Final answer:
To find the partial pressures of NO₂ and O₂ and the total pressure in the flask, stoichiometry and the Ideal Gas Law are used, with the reaction of ozone with nitric oxide yielding equal amounts of each product; the partial pressures of the products are equal to half of the total pressure in the flask.
Step-by-step explanation:
The student has been asked to calculate the partial pressures of products and the total pressure in a flask after the complete reaction of ozone (O₃) with nitric oxide (NO) to produce nitrogen dioxide (NO₂) and oxygen (O₂). Given that we have .202 mol of O₃ and .202 mol of NO in a 7.4 L vessel at 366K, we'll use the Ideal Gas Law and stoichiometry to find the pressures. The balanced chemical equation is:
O₃(g) + NO(g) → NO₂(g) + O₂(g)
We know that at equilibrium, for every mole of O₃ and NO that reacts, one mole of NO₂ and one mole of O₂ are produced. This means we will have .202 mol of NO₂ and .202 mol of O₂ at the end of the reaction. The total number of moles of gas in the vessel at the end is .404 mol (.202 mol NO₂ + .202 mol O₂).

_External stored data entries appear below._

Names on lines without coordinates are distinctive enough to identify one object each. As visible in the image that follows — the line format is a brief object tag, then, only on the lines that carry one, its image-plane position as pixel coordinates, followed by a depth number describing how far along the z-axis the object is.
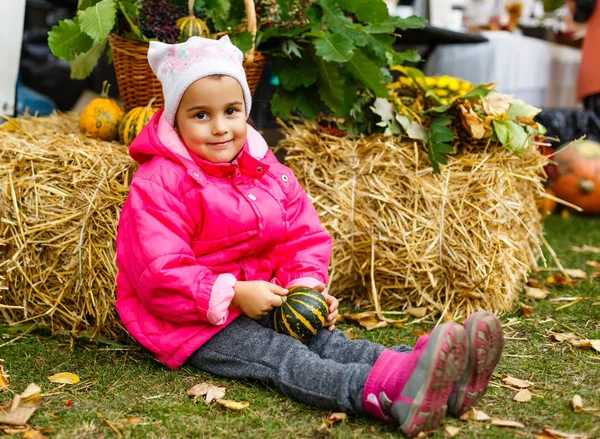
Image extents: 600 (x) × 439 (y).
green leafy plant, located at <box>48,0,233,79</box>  2.97
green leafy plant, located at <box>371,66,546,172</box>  3.28
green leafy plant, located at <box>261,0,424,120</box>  3.34
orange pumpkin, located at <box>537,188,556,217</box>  5.71
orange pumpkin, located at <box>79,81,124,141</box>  3.39
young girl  2.26
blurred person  6.46
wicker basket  3.22
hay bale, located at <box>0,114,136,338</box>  2.82
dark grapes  3.20
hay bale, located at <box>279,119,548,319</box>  3.15
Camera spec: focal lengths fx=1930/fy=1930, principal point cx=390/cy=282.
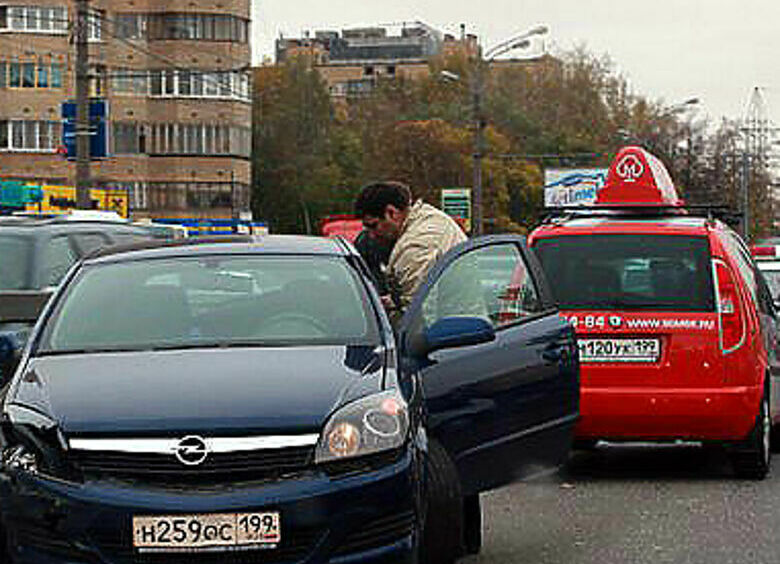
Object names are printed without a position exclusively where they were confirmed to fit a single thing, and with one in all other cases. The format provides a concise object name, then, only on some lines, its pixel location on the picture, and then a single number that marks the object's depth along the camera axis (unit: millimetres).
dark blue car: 6773
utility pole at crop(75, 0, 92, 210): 35344
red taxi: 12133
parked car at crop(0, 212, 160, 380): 15312
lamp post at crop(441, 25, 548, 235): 54094
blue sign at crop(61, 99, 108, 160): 39156
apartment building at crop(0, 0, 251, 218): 83938
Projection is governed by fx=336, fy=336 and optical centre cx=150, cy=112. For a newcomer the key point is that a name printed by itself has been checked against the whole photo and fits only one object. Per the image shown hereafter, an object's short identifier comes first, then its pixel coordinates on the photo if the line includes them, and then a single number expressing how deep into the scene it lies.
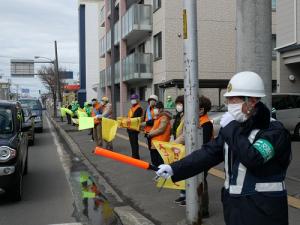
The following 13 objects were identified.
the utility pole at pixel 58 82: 32.75
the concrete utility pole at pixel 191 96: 4.06
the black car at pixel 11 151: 5.22
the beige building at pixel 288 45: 11.83
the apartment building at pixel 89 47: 46.52
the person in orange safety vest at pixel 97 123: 10.55
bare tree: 43.58
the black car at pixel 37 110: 16.75
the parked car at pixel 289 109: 11.37
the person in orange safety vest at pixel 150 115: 6.91
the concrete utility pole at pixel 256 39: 3.63
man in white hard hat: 1.95
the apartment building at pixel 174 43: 17.23
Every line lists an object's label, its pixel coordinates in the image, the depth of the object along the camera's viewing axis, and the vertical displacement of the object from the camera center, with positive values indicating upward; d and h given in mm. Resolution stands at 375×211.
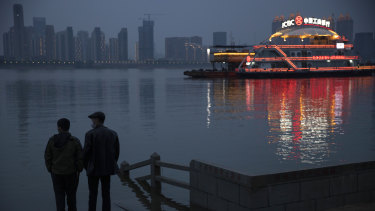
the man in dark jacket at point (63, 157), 7559 -1572
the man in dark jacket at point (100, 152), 7762 -1520
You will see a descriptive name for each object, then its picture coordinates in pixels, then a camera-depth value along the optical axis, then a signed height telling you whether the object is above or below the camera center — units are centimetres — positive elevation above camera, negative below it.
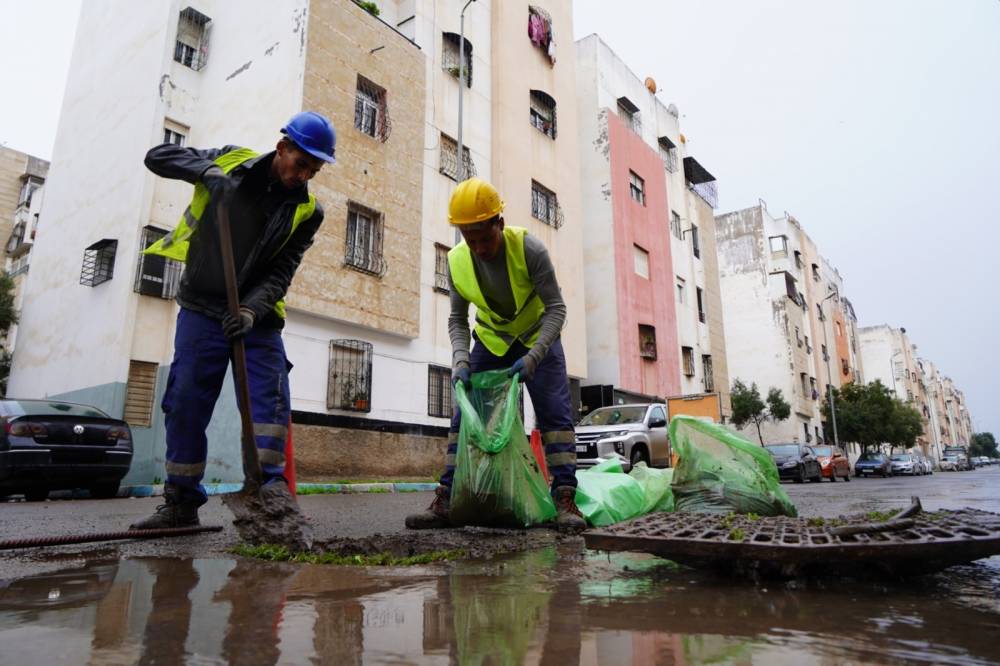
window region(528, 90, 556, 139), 1939 +1080
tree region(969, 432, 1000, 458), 12150 +620
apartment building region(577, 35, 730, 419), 2152 +821
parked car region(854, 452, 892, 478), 2833 +51
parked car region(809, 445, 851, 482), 2055 +46
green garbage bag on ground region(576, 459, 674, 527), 355 -10
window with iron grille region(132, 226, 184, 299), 1130 +349
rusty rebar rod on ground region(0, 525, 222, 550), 258 -25
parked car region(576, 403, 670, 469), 1110 +71
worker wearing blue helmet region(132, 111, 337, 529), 305 +92
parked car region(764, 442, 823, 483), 1844 +42
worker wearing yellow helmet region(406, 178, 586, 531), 350 +92
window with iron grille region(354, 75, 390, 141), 1391 +778
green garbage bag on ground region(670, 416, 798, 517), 335 +1
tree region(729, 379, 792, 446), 2984 +326
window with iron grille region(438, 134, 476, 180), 1567 +761
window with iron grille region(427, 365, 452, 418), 1427 +184
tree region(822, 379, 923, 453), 3725 +346
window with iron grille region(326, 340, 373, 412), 1247 +192
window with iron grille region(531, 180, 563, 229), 1873 +775
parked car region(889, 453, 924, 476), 3038 +59
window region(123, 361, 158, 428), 1091 +138
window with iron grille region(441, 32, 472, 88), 1634 +1054
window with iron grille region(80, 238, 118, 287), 1195 +390
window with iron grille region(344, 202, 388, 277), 1312 +477
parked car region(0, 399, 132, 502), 631 +28
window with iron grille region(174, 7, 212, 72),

Using the Ideal Gas Law (PV=nRT), where P is the pressure, V is the volume, n is the number of moles of gas, R is the universal gas constant (0.0821 L*atm/mol*K), and T is the temperature in Kelvin, we can solve for total pressure:
P = (nRT) / V = (.404 mol * 0.0821 L*atm/mol*K * 366K) / 7.4 L
After calculating P, we will find the total pressure in the vessel. Since both products are formed in equal amounts, they will each exert half of the total pressure. Therefore, the partial pressure for NO₂ and O₂ is half of the calculated total pressure.